• **EXERCISE REQUIREMENTS**:
• 1. From the Crescent City reviews, reproduce word for word the passage starting at "A most compelling" and ending at "the 2005 disaster.".
• 2. Pick up the Crescent City reviews right after their final sentence and keep writing.

• **PROVIDED TEXT**:
*****

(New York City Opera – VOX 2009)
A most compelling work was composer Anne LeBaron and librettist Douglas Kearney’s “Crescent City,” a reaction to Hurricane Katrina, that incorporates electronic sounds, swing, jazz, blues, and rollicking honkytonk, as it posits 19th century Voodoo Queen Marie Laveau and the voodoo deities she worships as potential saviors of New Orleans after the 2005 disaster.
--- Bruce Michael-Gelbert, Q-OnStage, May 3, 2009
Phantasmagoriettas from Crescent City
(Den Haag, The Netherlands)
Of the three compositions in the Regentes Theater that were shown, the work of the American Anne LeBaron was musically the most extensively developed. She is working on an opera that functions as a kind of ‘wake-up call’ for the disasters that threaten humanity. Crescent City, where her opera story takes place, concerns a future catastrophe that will endanger New Orleans. The music sounded even more remarkable than the images on the screen. If ever the ideal of melding different musical styles together came close, it was in this very enjoyable American mix of jazz, improvisation, operatic passion and light music. Of the three singers, the most notable was the young Kazakhstan tenor Timur Bekbosunov, who introduced a vocal color totally his own, with its smooth and vibrato-rich operatic sound. This performance makes one curious to see a complete, staged production.

*****

Collected data entries:

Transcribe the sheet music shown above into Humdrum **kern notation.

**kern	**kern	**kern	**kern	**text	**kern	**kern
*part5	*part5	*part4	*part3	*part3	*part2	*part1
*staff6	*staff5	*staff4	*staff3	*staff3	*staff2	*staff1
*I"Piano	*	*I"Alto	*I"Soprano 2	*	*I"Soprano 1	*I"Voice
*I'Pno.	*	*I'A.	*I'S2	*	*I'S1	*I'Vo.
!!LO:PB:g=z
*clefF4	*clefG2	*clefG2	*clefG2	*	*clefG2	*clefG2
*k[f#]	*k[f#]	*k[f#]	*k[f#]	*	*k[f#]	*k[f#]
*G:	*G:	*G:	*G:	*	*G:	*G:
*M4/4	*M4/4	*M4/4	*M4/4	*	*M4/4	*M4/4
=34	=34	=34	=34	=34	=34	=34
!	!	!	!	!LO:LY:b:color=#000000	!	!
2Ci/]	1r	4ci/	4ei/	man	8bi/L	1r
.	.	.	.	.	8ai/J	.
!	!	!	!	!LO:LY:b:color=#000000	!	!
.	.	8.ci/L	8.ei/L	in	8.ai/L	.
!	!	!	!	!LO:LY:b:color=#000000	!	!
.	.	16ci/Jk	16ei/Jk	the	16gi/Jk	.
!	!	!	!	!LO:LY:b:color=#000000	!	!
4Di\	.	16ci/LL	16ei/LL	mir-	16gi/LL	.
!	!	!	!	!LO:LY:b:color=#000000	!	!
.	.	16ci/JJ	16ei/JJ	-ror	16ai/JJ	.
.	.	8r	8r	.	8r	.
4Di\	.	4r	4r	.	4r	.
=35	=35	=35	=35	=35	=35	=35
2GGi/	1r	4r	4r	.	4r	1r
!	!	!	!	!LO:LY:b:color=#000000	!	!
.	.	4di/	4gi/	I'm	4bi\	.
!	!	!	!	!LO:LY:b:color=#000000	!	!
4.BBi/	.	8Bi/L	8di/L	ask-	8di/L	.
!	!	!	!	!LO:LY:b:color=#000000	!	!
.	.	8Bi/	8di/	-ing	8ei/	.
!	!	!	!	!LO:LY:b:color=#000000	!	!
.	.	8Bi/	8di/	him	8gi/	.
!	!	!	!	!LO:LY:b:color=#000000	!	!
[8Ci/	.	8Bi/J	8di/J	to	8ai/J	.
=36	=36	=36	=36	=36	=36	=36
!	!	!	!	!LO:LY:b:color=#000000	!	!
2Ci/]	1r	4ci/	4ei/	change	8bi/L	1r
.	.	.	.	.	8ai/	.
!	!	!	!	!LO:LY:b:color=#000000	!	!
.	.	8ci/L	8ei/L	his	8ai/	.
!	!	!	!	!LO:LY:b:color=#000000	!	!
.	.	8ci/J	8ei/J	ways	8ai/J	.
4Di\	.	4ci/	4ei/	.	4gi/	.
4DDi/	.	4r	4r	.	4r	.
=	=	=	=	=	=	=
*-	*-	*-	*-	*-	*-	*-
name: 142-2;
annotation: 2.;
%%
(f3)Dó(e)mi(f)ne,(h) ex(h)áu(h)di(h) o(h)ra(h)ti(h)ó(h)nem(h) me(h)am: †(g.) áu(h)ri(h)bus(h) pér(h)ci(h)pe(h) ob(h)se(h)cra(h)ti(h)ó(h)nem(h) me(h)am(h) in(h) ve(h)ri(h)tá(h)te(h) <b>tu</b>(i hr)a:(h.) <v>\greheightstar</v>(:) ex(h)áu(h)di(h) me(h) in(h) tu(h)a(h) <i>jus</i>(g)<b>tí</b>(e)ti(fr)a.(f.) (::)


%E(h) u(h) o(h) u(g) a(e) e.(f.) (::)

*****

• **ANSWERS TO THE PROBLEMS**:
• 1.
A most compelling work was composer Anne LeBaron and librettist Douglas Kearney’s “Crescent City,” a reaction to Hurricane Katrina, that incorporates electronic sounds, swing, jazz, blues, and rollicking honkytonk, as it posits 19th century Voodoo Queen Marie Laveau and the voodoo deities she worships as potential saviors of New Orleans after the 2005 disaster.

• 2.
---de Trouw, Dec. 3, 2007
Machine sex in opera isn’t new; Stockhausen indulged in it in his extraterrestrial epic "Licht." Nor is suburban angst, which got a good boost from Leonard Bernstein's "Trouble in Tahiti" back in 1952. But LeBaron combines the two in her 38-minute “Sucktion." The vacuum cleaner here is an unusually responsive model with a long hose and electronic sensors that sonically interact with a singer's every squeal of delight. But the interaction between acoustic and electronic music - and between traditional vocal sounds, nontraditional vocal sounds and aIl those transformative auditory sensors - is where the interest lies.
--- Mark Swed, Los Angeles Times, Aug. 2, 2008
The last piece, though, by Anne LeBaron, who is on the faculty at CalArts, changed the equation.
Her “Los Murmullos” (“The Murmurs”) was the one work that directly and theatrically addressed Rulfo’s text in “Pedro Páramo.” Screams weren’t silent but real. Cervantes began by putting a black shawl over her head and crashing into the keys with her elbows. She read bits of text. “Ay-y-y-y,” she howled into the piano, creating haunting resonances on the strings to introduce Rulfo’s shocking sentiment, “Life I am too good for you!” She rattled percussion.
In gripping, short musical phrases, LeBaron captured the moment the soul turns to ice and the buzzing of a swarm of bees. Tapping on the lid of the keyboard represented the erratic heartbeat. Death, ever changing and inescapable, made a series of appearances.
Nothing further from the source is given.